Can you explain what a TCP handshake is, what these packets mean, and why the connection is failing?

AI Response Breakdown (What to expect)

The AI should explain:

• The Normal Handshake: Explain SYN (synchronize request), SYN-ACK (acknowledge request), and ACK (acknowledge back).
• The Reset (RST): The receiving server at 10.0.0.99 is actively refusing the connection, possibly because the port is closed, a firewall is blocking it, or the service is down.

🤖 Part 3: Best Practices for Prompting AI in Cyber

Caution and Responsibility When using AI tools, students must follow professional standards.

1. The "Cyber Prompting" Framework (R-C-T-C)

To get the most accurate answers, students should use the following framework:

1. Role: Tell the AI who it is (e.g., "Act as a friendly cybersecurity instructor").
2. Context: Give background (e.g., "I am analyzing a lab network capture in Wireshark").
3. Task: Clearly define the request (e.g., "List the filter query to find all DNS traffic").
4. Constraints: Define limits (e.g., "Keep it simple, do not use complex jargon").

2. Safe Prompting Rules

[!IMPORTANT] Never upload real-world enterprise log data containing sensitive details to public AI models.

• Redact public IP addresses (replace with 192.0.2.1 or x.x.x.x).
• Remove usernames, domain names, or credentials from logs before pasting.

3. Critical Verification (Spotting AI Hallucinations)

AI models can make up commands, parameters, or flag explanations.

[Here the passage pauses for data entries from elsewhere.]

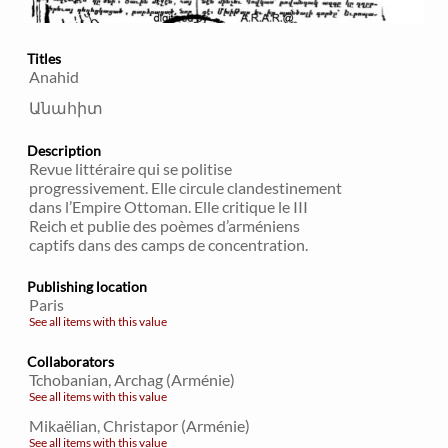
Titles
Anahid
Անահիտ
Description
Revue littéraire qui se politise
progressivement. Elle circule clandestinement
dans l’Empire Ottoman. Elle critique le III
Reich et publie des poèmes d’arméniens
captifs dans des camps de concentration.
Publishing location
Paris
See all items with this value
Collaborators
Tchobanian, Archag (Arménie)
See all items with this value
Mikaëlian, Christapor (Arménie)
See all items with this value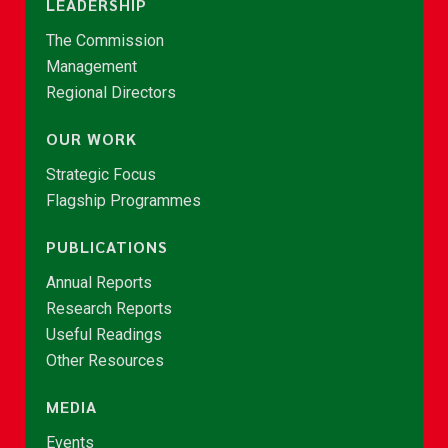
LEADERSHIP
The Commission
Management
Regional Directors
OUR WORK
Strategic Focus
Flagship Programmes
PUBLICATIONS
Annual Reports
Research Reports
Useful Readings
Other Resources
MEDIA
Events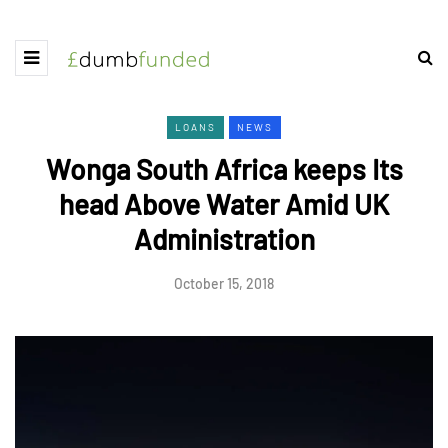
LOANS
NEWS
Wonga South Africa keeps Its
head Above Water Amid UK
Administration
October 15, 2018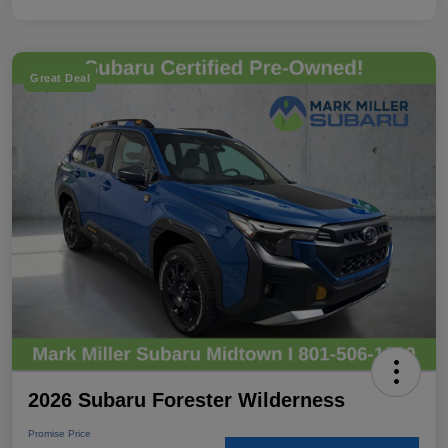
Great Deal
2026 Subaru Forester Wilderness
Promise Price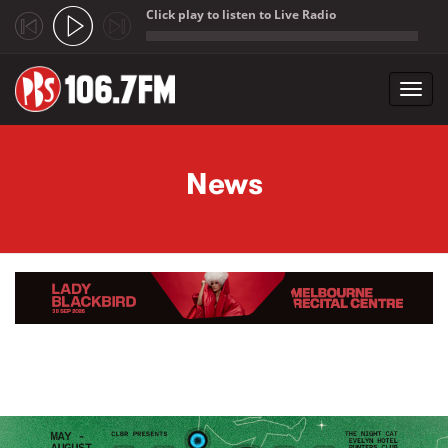
Click play to listen to Live Radio
;
Toggl
navig
Skip to main content
News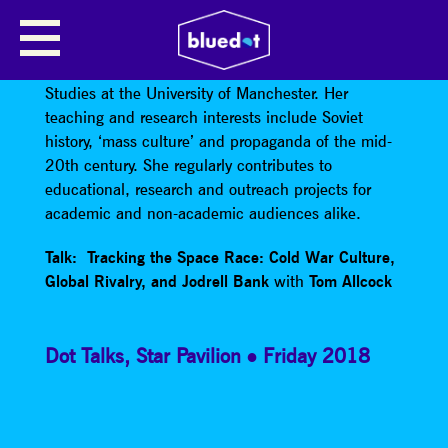
RACHEL PLATONOV
Dr Rachel Platonov is a Senior Lecturer in Russian
Studies at the University of Manchester. Her
teaching and research interests include Soviet
history, ‘mass culture’ and propaganda of the mid-
20th century. She regularly contributes to
educational, research and outreach projects for
academic and non-academic audiences alike.
Talk: Tracking the Space Race: Cold War Culture,
Global Rivalry, and Jodrell Bank
with
Tom Allcock
Dot Talks
,
Star Pavilion
Friday 2018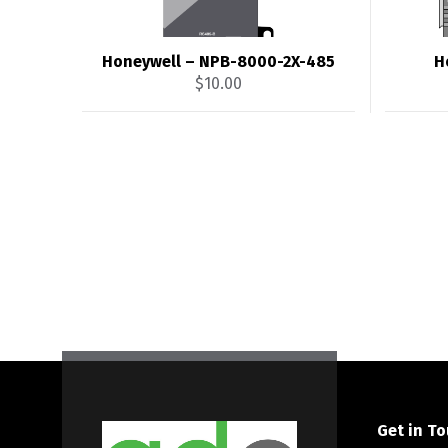
Honeywell – NPB-8000-2X-485
H
$
10.00
Get in T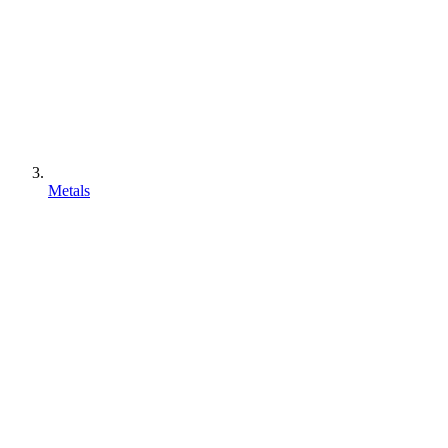
Metals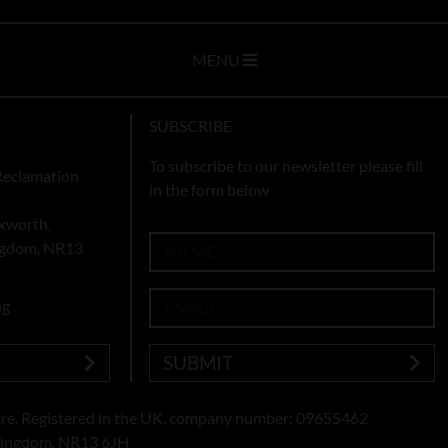
MENU
SUBSCRIBE
To subscribe to our newsletter please fill
Reclamation
in the form below
xworth,
ingdom, NR13
ng
SUBMIT
re. Registered in the UK, company number: 09655462
 Kingdom, NR13 6JH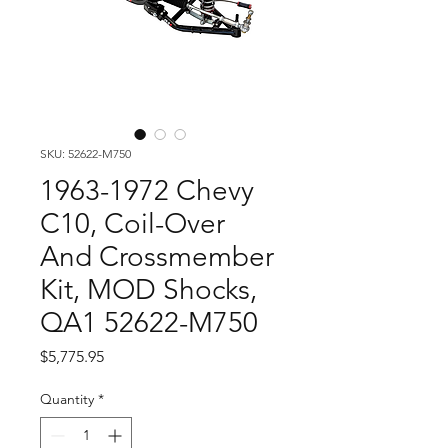
SKU: 52622-M750
1963-1972 Chevy
C10, Coil-Over
And Crossmember
Kit, MOD Shocks,
QA1 52622-M750
Price
$5,775.95
Quantity
*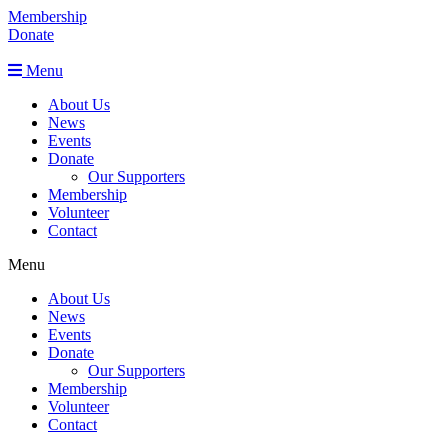
Membership
Donate
Menu
About Us
News
Events
Donate
Our Supporters
Membership
Volunteer
Contact
Menu
About Us
News
Events
Donate
Our Supporters
Membership
Volunteer
Contact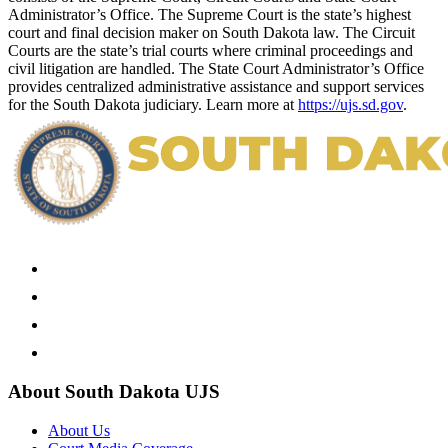
Administrator’s Office. The Supreme Court is the state’s highest
court and final decision maker on South Dakota law. The Circuit
Courts are the state’s trial courts where criminal proceedings and
civil litigation are handled. The State Court Administrator’s Office
provides centralized administrative assistance and support services
for the South Dakota judiciary. Learn more at
https://ujs.sd.gov
.
About South Dakota UJS
About Us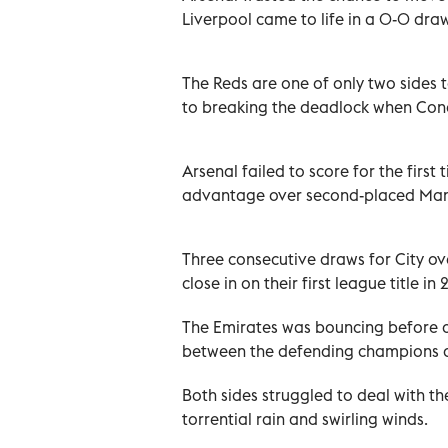
Liverpool came to life in a 0-0 dra
The Reds are one of only two sides 
to breaking the deadlock when Conor
Arsenal failed to score for the firs
advantage over second-placed Manch
Three consecutive draws for City o
close in on their first league title in 
The Emirates was bouncing before a 
between the defending champions an
Both sides struggled to deal with t
torrential rain and swirling winds.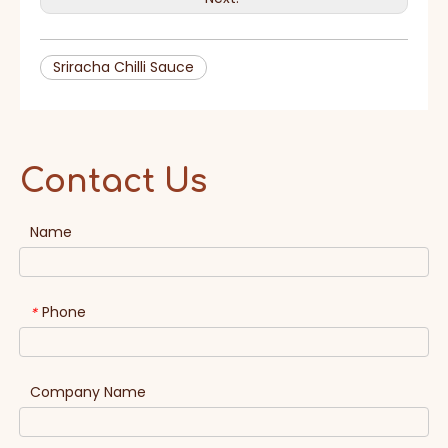
Sriracha Chilli Sauce
Contact Us
Name
Phone
*
Company Name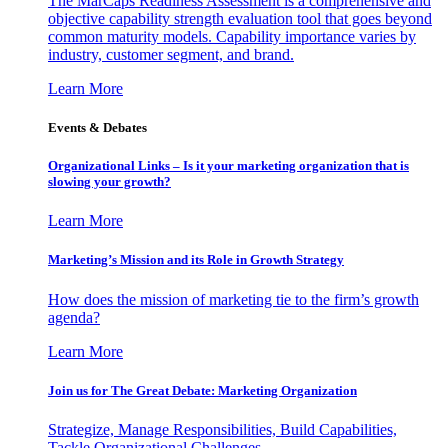
The MarCaps Readiness Assessment is a comprehensive and
objective capability strength evaluation tool that goes beyond
common maturity models. Capability importance varies by
industry, customer segment, and brand.
Learn More
Events & Debates
Organizational Links – Is it your marketing organization that is
slowing your growth?
Learn More
Marketing’s Mission and its Role in Growth Strategy
How does the mission of marketing tie to the firm’s growth
agenda?
Learn More
Join us for The Great Debate: Marketing Organization
Strategize, Manage Responsibilities, Build Capabilities,
Tackle Organizational Challenges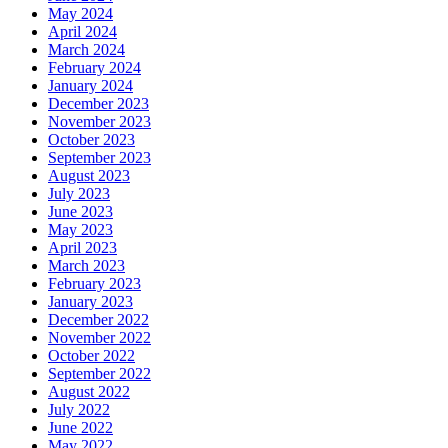
May 2024
April 2024
March 2024
February 2024
January 2024
December 2023
November 2023
October 2023
September 2023
August 2023
July 2023
June 2023
May 2023
April 2023
March 2023
February 2023
January 2023
December 2022
November 2022
October 2022
September 2022
August 2022
July 2022
June 2022
May 2022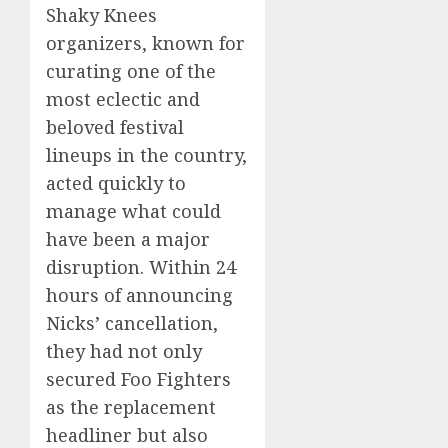
Shaky Knees
organizers, known for
curating one of the
most eclectic and
beloved festival
lineups in the country,
acted quickly to
manage what could
have been a major
disruption. Within 24
hours of announcing
Nicks’ cancellation,
they had not only
secured Foo Fighters
as the replacement
headliner but also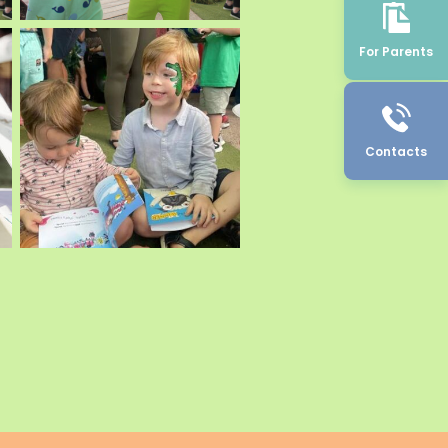
For Parents
Contacts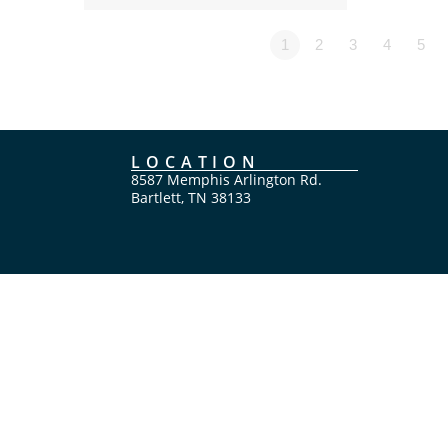
1
2
3
4
5
LOCATION
8587 Memphis Arlington Rd.
Bartlett, TN 38133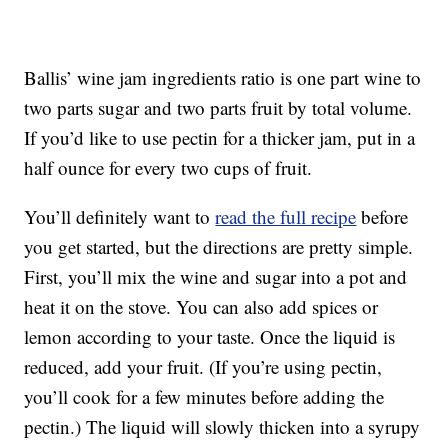
Ballis’ wine jam ingredients ratio is one part wine to
two parts sugar and two parts fruit by total volume.
If you’d like to use pectin for a thicker jam, put in a
half ounce for every two cups of fruit.
You’ll definitely want to
read the full recipe
before
you get started, but the directions are pretty simple.
First, you’ll mix the wine and sugar into a pot and
heat it on the stove. You can also add spices or
lemon according to your taste. Once the liquid is
reduced, add your fruit. (If you’re using pectin,
you’ll cook for a few minutes before adding the
pectin.) The liquid will slowly thicken into a syrupy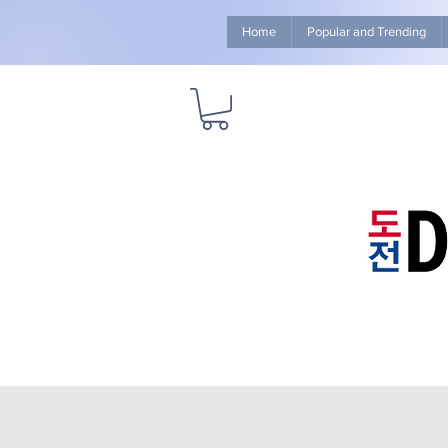
Home
Popular and Trending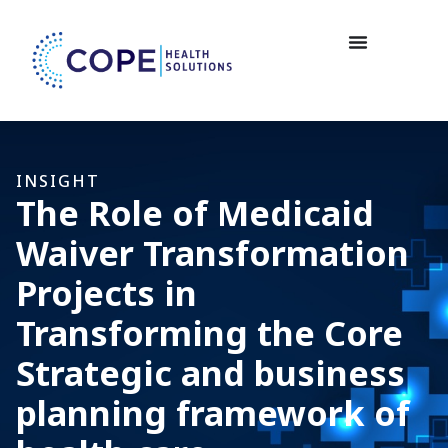
INSIGHT
The Role of Medicaid
Waiver Transformation
Projects in
Transforming the Core
Strategic and business
planning framework of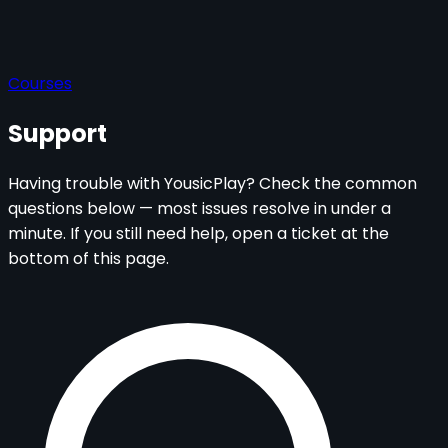
Courses
Support
Having trouble with YousicPlay? Check the common
questions below — most issues resolve in under a
minute. If you still need help, open a ticket at the
bottom of this page.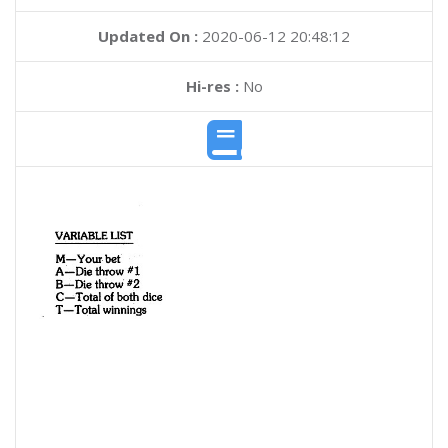
Updated On :
2020-06-12 20:48:12
Hi-res :
No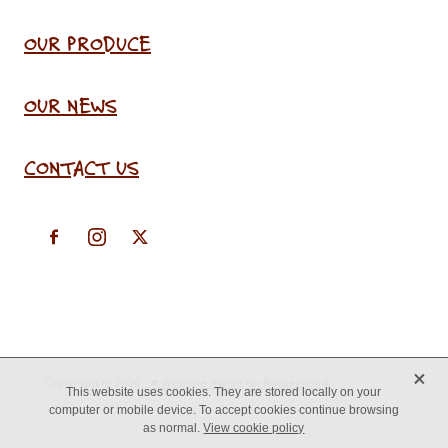
OUR PRODUCE
OUR NEWS
CONTACT US
X
Copyright © 2026 -
♥ Website made on Rocketspark
This website uses cookies. They are stored locally on your
computer or mobile device. To accept cookies continue browsing
as normal.
View cookie policy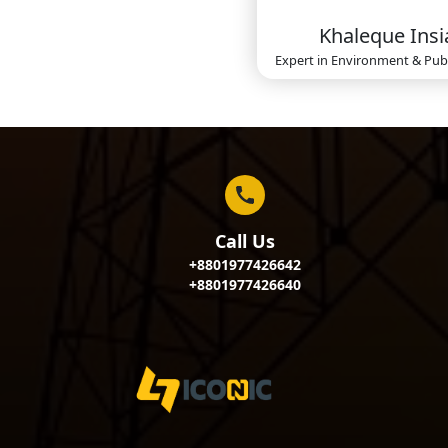
Khaleque Insi
Expert in
Environment & Publ
Call Us
+8801977426642
+8801977426640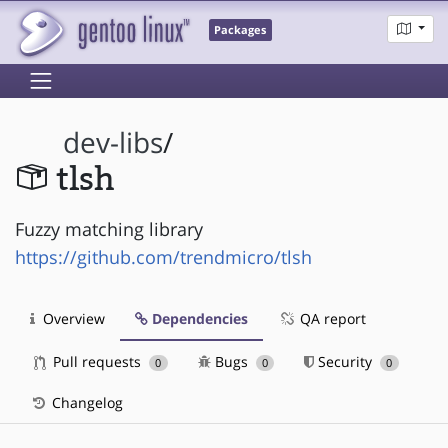
Packages
dev-libs
/
tlsh
Fuzzy matching library
https://github.com/trendmicro/tlsh
Overview
Dependencies
QA report
Pull requests
Bugs
Security
0
0
0
Changelog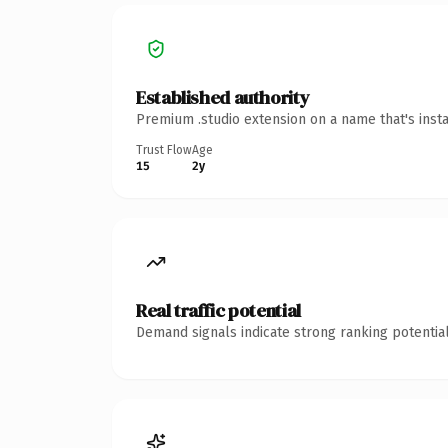
Established authority
Premium .studio extension on a name that's inst
Trust Flow
Age
15
2y
Real traffic potential
Demand signals indicate strong ranking potential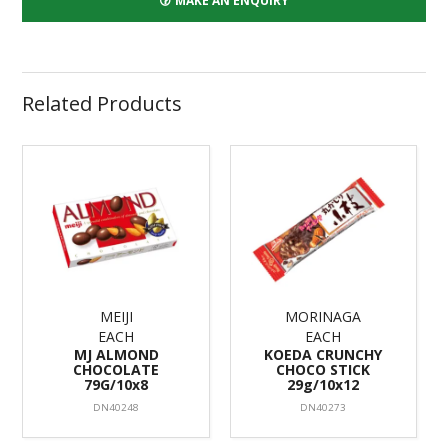
MAKE AN ENQUIRY
Related Products
MEIJI
MORINAGA
EACH
EACH
MJ ALMOND
KOEDA CRUNCHY
CHOCOLATE
CHOCO STICK
79G/10x8
29g/10x12
DN40248
DN40273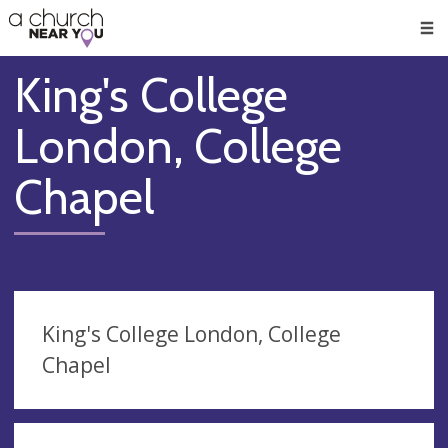
🥧
😇
👏
❤️
👋
Men
King's College
London, College
Chapel
King's College London, College
Chapel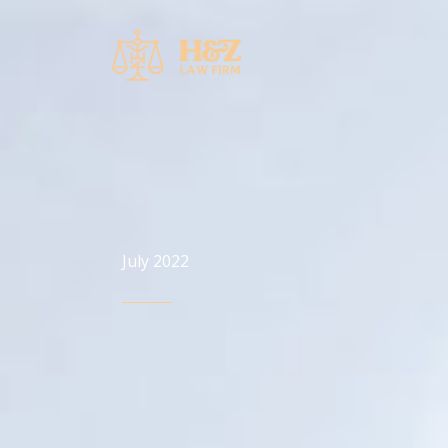
Skip
to
content
July 2022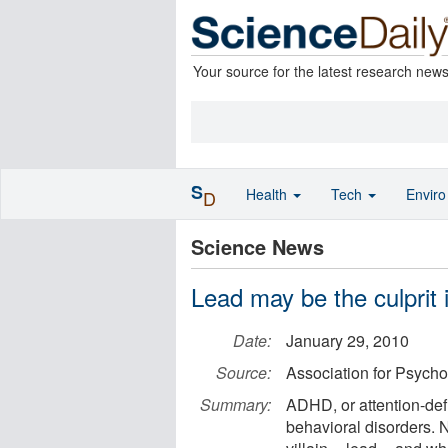
Your source for the latest research new
S
Health
Tech
Envir
D
Science News
Lead may be the culprit
Date:
January 29, 2010
Source:
Association for Psycho
Summary:
ADHD, or attention-defic
behavioral disorders. 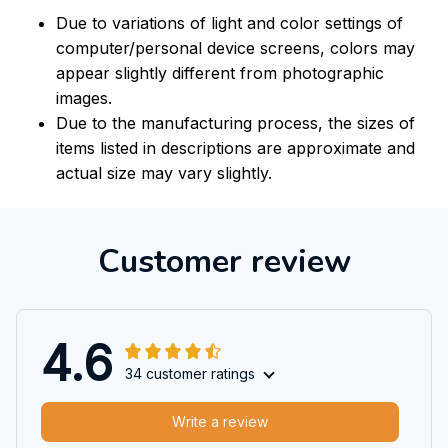
Due to variations of light and color settings of
computer/personal device screens, colors may
appear slightly different from photographic
images.
Due to the manufacturing process, the sizes of
items listed in descriptions are approximate and
actual size may vary slightly.
Customer review
4.6
34 customer ratings
Write a review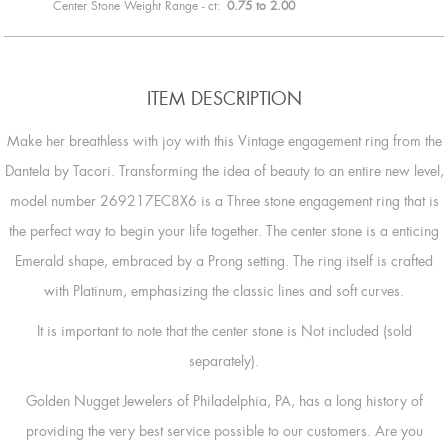
Center Stone Weight Range - ct:
0.75 to 2.00
ITEM DESCRIPTION
Make her breathless with joy with this Vintage engagement ring from the
Dantela by Tacori. Transforming the idea of beauty to an entire new level,
model number 269217EC8X6 is a Three stone engagement ring that is
the perfect way to begin your life together. The center stone is a enticing
Emerald shape, embraced by a Prong setting. The ring itself is crafted
with Platinum, emphasizing the classic lines and soft curves.
It is important to note that the center stone is Not included (sold
separately).
Golden Nugget Jewelers of Philadelphia, PA, has a long history of
providing the very best service possible to our customers. Are you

Teach students to double-check AI-provided command line flags or syntax by looking at:

• Official manuals (e.g., using man wazuh or official docs).
• Command help switches (e.g., tool --help).

📝 Classroom Exercises & Discussion Prompts

Exercise 1: "Ask the Mentor"

1. Provide students with a raw, obfuscated firewall log.
2. Ask them to prompt the AI to find out:
   • Which IP address is the attacker?
   • Which port is being targeted?
3. Have them write down the prompt they used and discuss what worked best.

Discussion: "When AI is Wrong"

• Ask students: What could happen if a security analyst blindly followed AI-generated advice to delete a file flagged as a false positive?
• Highlight the value of the "trust but verify" principle in security operations.